Under these forms, it has also been repeatedly held that the time alleged is material, and the prosecutor is limited to the precise period specified in the indictment. All acts, occurring either prior or subsequently to the period of time thus charged, are excluded as substantive acts, and are not admissible under such an indictment. The government have the right to charge the offence as a continuous one, to be established by proving a series of acts, but is held strictly to the precise period charged.
The question arising here is, whether an allegation that the defendant, "on the first day of October in the year of our Lord one thousand eight hundred and fifty five, and on divers days since," does allege any certain and definite time subsequent to the first day of October. If it does, then it was competent to introduce evidence tending to prove sales of liquor after the first day of October. If not, then the only time specifically charged was the first day of October, and all evidence of acts subsequent to that day should have been excluded.
Upon looking at the books of precedents, in which offences charged are not limited to a single specified day, we think it will be found that one or the other of the forms to which we have alluded has been adopted.
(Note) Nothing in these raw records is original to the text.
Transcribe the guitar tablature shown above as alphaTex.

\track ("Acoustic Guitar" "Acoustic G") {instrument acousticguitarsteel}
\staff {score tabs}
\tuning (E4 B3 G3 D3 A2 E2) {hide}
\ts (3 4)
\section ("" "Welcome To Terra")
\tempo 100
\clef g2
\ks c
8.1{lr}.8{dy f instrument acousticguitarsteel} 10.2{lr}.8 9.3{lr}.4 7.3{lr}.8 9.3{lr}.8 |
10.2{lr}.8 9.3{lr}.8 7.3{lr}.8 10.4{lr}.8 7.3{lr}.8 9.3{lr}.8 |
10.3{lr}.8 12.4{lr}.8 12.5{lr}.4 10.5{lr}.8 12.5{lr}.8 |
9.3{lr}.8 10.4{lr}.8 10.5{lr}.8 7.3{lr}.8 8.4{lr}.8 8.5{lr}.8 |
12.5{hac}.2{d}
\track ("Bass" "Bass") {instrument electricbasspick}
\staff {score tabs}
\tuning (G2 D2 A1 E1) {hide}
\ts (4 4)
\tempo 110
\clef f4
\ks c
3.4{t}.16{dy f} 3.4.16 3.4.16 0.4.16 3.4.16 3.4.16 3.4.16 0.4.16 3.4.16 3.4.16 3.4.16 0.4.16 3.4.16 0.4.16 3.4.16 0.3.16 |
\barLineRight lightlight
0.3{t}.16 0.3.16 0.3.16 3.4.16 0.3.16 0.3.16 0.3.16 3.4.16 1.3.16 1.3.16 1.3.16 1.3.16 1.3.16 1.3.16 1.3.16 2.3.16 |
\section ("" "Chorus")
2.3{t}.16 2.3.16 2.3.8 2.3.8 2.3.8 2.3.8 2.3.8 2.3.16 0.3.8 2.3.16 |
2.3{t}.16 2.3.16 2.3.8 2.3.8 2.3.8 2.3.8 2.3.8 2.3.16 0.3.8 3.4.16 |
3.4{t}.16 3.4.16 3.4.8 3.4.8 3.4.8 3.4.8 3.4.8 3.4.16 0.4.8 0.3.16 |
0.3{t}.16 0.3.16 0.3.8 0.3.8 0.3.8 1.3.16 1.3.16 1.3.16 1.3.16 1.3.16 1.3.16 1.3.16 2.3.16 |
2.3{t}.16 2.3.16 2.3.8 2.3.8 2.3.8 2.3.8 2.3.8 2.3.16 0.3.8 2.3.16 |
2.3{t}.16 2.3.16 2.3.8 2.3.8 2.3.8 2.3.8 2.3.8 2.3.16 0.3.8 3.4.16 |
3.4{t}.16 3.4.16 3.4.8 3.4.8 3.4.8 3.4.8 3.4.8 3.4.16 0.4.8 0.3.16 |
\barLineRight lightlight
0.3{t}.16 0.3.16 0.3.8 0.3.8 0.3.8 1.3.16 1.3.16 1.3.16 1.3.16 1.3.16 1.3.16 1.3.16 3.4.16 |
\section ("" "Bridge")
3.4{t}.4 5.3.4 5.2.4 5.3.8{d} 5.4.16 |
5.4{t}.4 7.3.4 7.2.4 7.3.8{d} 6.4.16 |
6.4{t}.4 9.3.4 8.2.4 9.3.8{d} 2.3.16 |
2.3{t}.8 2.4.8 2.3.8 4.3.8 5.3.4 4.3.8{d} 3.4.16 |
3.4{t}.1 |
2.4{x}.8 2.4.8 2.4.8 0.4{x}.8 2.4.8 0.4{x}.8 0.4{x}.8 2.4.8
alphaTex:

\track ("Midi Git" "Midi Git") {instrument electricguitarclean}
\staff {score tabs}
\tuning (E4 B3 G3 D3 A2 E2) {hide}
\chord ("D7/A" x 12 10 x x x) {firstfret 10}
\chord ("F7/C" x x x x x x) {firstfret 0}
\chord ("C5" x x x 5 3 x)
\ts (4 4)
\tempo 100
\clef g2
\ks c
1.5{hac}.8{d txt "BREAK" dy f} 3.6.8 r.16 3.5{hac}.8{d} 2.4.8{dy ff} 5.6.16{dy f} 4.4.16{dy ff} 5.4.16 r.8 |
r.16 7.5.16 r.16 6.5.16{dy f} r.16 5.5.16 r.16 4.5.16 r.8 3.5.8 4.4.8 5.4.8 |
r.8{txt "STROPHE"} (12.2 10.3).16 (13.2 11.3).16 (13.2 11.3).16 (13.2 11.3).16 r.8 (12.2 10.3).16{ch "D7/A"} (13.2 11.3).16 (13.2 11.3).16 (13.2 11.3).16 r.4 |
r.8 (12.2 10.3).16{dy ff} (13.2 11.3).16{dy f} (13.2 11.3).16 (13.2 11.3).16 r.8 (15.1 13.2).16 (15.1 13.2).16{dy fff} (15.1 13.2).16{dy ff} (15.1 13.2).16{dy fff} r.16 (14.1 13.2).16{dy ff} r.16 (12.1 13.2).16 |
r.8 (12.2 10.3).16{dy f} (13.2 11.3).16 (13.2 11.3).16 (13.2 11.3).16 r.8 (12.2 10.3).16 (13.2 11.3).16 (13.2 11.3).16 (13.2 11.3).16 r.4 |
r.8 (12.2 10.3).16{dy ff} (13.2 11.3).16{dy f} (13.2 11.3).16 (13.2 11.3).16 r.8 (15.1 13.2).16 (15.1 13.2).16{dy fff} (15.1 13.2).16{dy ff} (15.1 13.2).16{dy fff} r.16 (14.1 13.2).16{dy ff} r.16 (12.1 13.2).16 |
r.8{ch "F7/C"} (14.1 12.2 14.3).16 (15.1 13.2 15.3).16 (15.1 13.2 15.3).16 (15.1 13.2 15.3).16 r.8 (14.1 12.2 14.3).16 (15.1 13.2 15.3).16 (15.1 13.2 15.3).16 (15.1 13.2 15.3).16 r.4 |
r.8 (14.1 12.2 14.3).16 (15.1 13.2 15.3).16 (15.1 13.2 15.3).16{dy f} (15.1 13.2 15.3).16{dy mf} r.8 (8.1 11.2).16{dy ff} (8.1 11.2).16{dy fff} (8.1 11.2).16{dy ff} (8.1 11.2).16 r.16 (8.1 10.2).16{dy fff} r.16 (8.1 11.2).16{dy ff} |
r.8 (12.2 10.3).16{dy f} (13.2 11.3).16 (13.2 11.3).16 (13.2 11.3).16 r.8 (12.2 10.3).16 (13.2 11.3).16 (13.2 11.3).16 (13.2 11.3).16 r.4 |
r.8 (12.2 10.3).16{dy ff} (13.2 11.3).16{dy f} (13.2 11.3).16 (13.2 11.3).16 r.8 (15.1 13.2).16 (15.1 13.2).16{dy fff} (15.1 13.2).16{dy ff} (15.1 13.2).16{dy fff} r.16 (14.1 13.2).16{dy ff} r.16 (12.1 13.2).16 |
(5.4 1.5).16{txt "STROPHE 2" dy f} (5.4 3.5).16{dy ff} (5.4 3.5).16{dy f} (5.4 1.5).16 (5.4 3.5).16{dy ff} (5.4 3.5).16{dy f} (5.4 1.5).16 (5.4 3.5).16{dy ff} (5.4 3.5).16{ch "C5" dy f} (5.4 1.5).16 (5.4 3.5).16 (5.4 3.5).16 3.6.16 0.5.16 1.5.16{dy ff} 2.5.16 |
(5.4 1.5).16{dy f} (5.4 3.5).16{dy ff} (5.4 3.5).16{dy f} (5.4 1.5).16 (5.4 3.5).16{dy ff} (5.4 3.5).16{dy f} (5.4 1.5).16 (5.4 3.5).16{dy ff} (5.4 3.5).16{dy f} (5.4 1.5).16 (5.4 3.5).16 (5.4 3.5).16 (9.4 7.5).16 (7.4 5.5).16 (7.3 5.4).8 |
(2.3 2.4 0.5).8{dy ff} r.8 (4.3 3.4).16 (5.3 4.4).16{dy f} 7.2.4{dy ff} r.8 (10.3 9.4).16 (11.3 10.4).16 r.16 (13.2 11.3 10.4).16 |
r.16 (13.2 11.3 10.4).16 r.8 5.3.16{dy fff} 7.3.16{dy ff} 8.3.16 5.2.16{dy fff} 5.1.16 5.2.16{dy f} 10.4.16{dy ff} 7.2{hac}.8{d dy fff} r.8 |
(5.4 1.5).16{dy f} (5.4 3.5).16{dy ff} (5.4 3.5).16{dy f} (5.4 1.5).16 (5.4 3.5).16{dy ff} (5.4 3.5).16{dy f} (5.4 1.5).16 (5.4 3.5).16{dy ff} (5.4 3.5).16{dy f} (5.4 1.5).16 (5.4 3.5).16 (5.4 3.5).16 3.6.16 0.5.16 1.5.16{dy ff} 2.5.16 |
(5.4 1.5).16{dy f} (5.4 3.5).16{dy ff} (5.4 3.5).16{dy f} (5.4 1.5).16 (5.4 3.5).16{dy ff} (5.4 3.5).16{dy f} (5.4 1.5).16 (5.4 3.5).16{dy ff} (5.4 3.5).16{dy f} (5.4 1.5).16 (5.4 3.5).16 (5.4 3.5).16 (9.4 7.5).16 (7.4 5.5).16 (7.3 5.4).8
The mode adopted in the present case, of stating the time as between a certain time named,
"and on divers days since," is, we think, a departure from that certainty of legal language which should be required. This phrase may include the whole period from the first day of October to the time of the finding of the bill; but, as legal language, it is not that certain, definite period of time, which the government should set forth in an indictment, where the time alleged is material. The objection is, that these words do not fix a day certain, or a period limited precisely in duration. The court are of opinion that, under this form of indictment, no offence is well charged except that of being a common seller on the first day of October, and that the evidence tending to prove sales after that day was improperly admitted.
J. W. Perry, for the defendant.
J. H. Clifford, (Attorney General,) for the Commonwealth.